(Data shown begins)
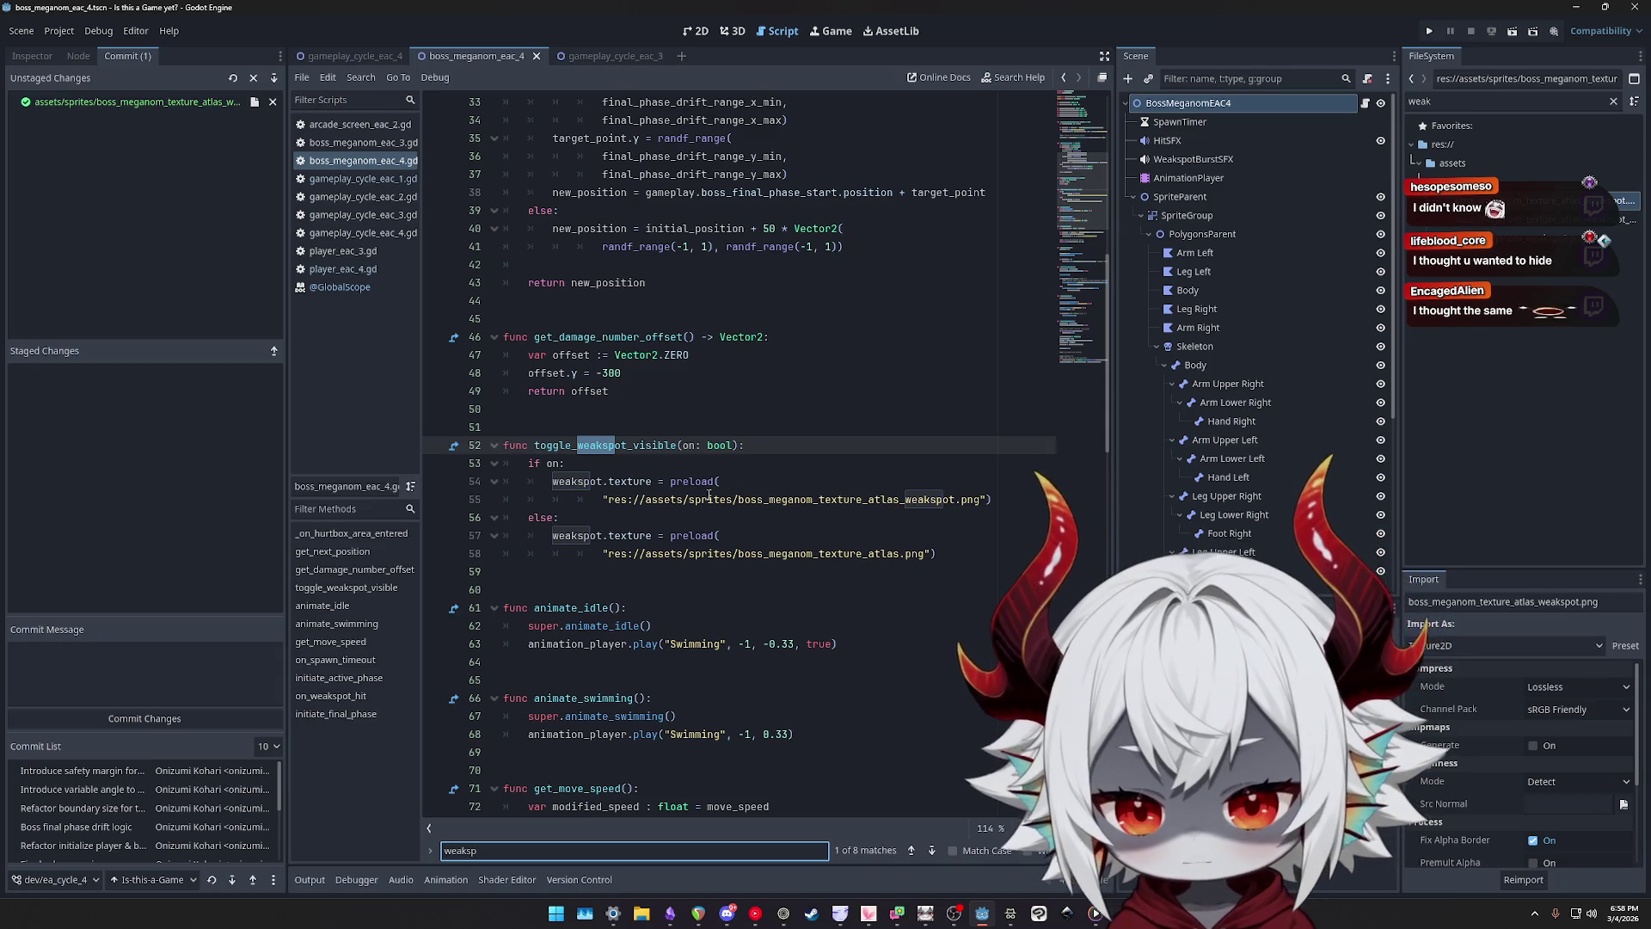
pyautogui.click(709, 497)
(Data shown ends)
(Data shown begins)
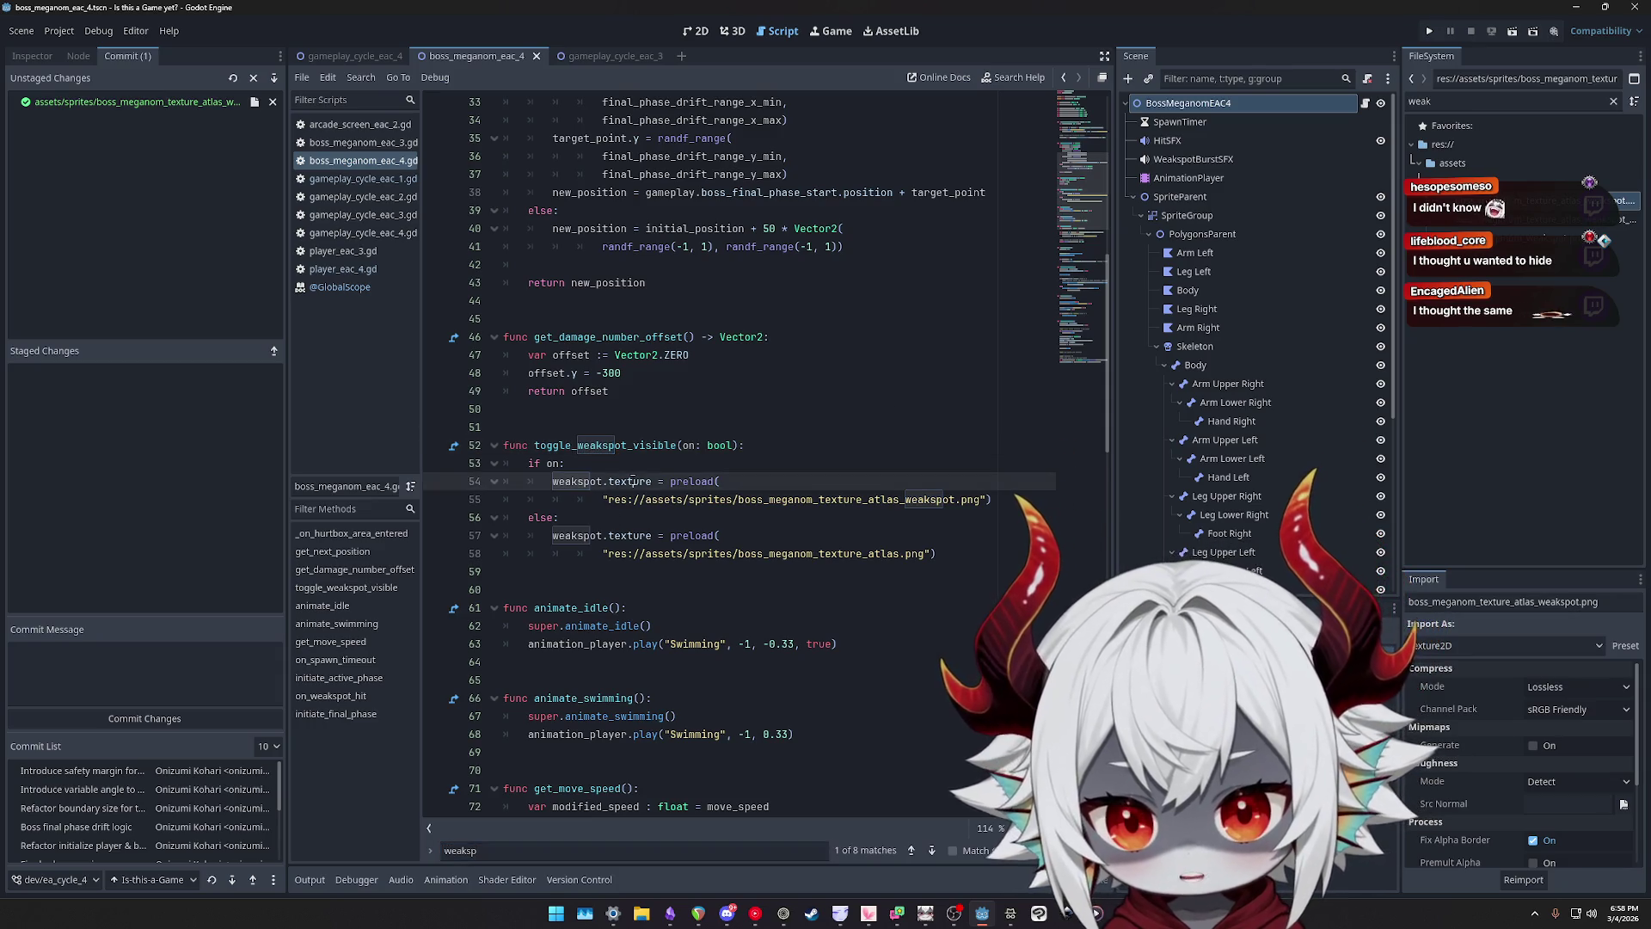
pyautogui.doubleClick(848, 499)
(Data shown ends)
(Data shown begins)
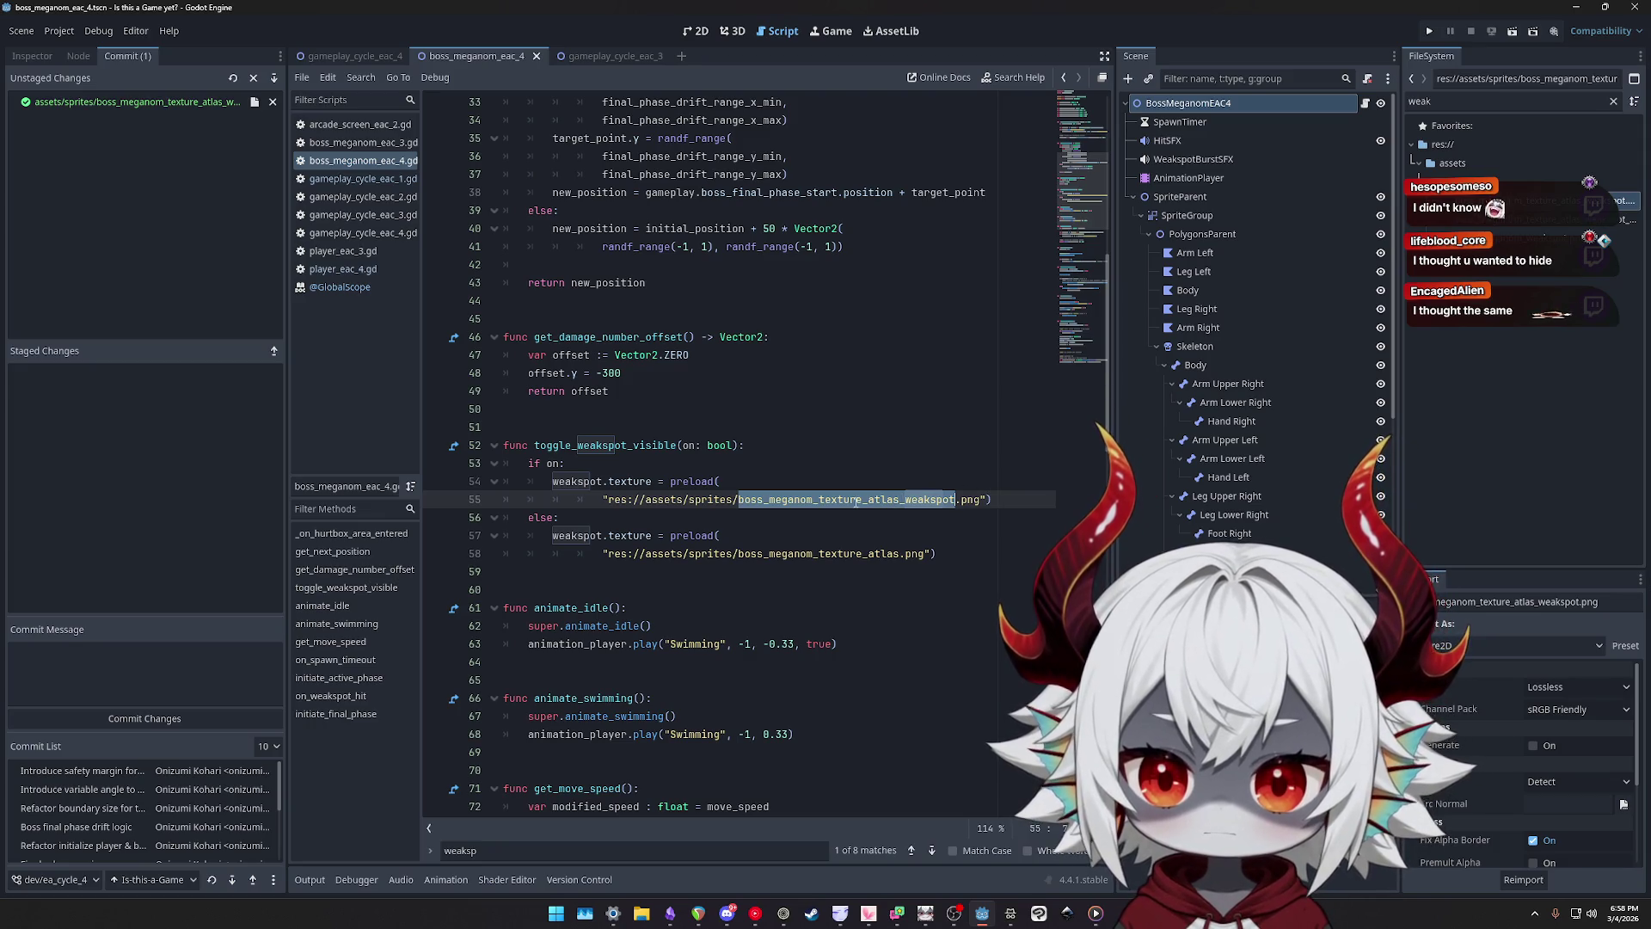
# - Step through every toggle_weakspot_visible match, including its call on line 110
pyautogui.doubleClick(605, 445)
(Data shown ends)
All lines above from the one containing "# - Step through" to the one containing "pyautogui.doubleClick(605, 445)" must be repeated exactly, both lines included, and no others.

Completed task.
# - Step through every toggle_weakspot_visible match, including its call on line 110
pyautogui.doubleClick(605, 445)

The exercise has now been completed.